Another caller, who told dispatchers they were in a parking garage, begged for help.

"I know the police are here already. Can somebody help me get out please?" the caller pleaded. "I was able to escape, but I'm outside in the parking lot. If the building comes down, it will come down on my head."

One caller told dispatchers their sister lived in the building, but was confused as to what happened and how people would get rescued.

"I don't know if something happened to it, but half of the building's not there anymore," the caller said. "There's two people, they are, they're alive but it, they can't get out because there's no building on the other side of their apartment."

Residential Building In Miami Partially Collapsed
SURFSIDE, FLORIDA - JUNE 24: Search and rescue personnel work in the rubble of the 12-story condo tower that crumbled to the ground after a partial collapse of the building on June 24, 2021 in Surfside, Florida.

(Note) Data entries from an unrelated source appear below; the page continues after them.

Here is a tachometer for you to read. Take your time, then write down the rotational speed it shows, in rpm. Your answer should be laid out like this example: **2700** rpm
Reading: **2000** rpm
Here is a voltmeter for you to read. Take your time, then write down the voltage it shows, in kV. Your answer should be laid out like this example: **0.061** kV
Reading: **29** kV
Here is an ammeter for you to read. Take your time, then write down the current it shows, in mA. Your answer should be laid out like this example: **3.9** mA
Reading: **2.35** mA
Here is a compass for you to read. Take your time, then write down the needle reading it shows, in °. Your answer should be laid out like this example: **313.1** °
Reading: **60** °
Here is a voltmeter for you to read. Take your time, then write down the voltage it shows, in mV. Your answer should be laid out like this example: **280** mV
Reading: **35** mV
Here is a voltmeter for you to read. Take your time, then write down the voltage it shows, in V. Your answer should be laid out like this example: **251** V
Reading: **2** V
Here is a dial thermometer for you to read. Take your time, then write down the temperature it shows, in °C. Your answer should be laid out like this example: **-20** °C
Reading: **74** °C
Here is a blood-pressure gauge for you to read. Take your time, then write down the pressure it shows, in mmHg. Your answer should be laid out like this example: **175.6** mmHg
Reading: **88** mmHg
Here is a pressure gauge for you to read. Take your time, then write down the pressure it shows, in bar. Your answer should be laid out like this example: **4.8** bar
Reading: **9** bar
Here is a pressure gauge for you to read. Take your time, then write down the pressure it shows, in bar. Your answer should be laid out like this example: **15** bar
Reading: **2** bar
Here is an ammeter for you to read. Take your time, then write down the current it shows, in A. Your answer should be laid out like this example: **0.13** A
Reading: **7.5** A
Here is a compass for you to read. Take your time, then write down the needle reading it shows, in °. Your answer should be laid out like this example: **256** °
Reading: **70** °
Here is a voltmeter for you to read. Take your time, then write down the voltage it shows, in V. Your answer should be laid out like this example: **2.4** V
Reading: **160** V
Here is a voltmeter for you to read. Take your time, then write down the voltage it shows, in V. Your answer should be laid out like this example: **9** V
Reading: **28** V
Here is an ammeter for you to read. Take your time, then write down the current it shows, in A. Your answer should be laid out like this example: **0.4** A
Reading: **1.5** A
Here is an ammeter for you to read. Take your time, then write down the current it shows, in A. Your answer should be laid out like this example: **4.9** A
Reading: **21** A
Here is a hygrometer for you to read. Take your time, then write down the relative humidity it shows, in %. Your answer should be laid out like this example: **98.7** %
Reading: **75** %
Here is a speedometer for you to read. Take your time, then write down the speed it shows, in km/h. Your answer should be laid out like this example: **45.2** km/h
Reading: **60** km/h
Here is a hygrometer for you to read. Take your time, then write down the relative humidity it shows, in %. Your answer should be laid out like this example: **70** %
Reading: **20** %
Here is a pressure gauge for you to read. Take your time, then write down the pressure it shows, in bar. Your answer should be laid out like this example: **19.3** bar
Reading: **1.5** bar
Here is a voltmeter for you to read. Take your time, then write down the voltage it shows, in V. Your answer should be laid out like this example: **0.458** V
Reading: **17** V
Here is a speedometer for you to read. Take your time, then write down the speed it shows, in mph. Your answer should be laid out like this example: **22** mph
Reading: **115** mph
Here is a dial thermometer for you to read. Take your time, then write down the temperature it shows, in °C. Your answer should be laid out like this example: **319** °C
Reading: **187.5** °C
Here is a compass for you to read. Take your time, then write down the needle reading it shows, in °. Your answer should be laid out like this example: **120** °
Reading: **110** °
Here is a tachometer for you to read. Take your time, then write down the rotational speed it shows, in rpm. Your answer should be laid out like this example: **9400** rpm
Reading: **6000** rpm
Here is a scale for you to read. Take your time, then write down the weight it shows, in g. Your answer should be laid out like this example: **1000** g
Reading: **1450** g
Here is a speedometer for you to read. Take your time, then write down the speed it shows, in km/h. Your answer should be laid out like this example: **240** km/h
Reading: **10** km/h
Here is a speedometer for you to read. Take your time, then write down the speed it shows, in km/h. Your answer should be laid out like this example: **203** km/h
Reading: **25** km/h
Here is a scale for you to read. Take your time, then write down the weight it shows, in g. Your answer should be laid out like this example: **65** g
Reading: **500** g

It is unknown at this time how many people were injured as search-and-rescue effort continues with rescue crews from across Miami-Dade and Broward counties. (Photo by Joe Raedle/Getty Images)

The deadly collapse has spurred reviews of building safety across South Florida, as officials and residents scramble to figure out the vulnerability of aging structures.

The 12-story Champlain Towers South condominium was set for its four-decade recertification review when it collapsed.

Engineers and others investigating the cause of the collapse have been identifying key pieces of the 40-year-old building to determine what happened.

The search for answers includes an engineer hired by the town of Surfside, a team from the National Institute of Standards and Technology, experts hired by lawyers representing families and others.

Part of the investigation will include what decisions were made by government building officials and the condominium board, which knew of serious structural problems with the tower as early as fall 2018. Some residents were reluctant to pay assessments in the tens of thousands of dollars for the repairs, leading to acrimonious board meetings.

There is also concern about the stability of Champlain Towers North, a nearly identical building next door built at the same time and by the same developer as its doomed sister structure. So far, no mandatory evacuation order has been given for that building.